Return each line of the data that contains the string "Couvreur".

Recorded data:

────────────────────

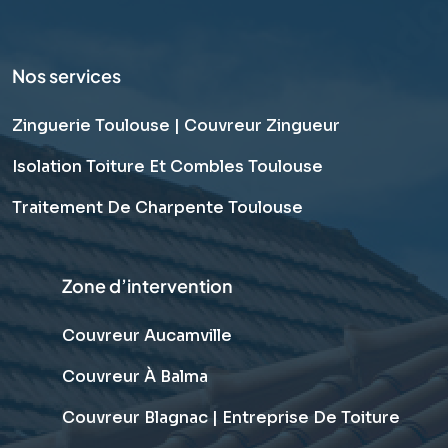
Nos services
Zinguerie Toulouse | Couvreur Zingueur
Isolation Toiture Et Combles Toulouse
Traitement De Charpente Toulouse
Zone d’intervention
Couvreur Aucamville
Couvreur À Balma
Couvreur Blagnac | Entreprise De Toiture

────────────────────

# ANSWER TO THIS PROBLEM
Zinguerie Toulouse | Couvreur Zingueur
Couvreur Aucamville
Couvreur À Balma
Couvreur Blagnac | Entreprise De Toiture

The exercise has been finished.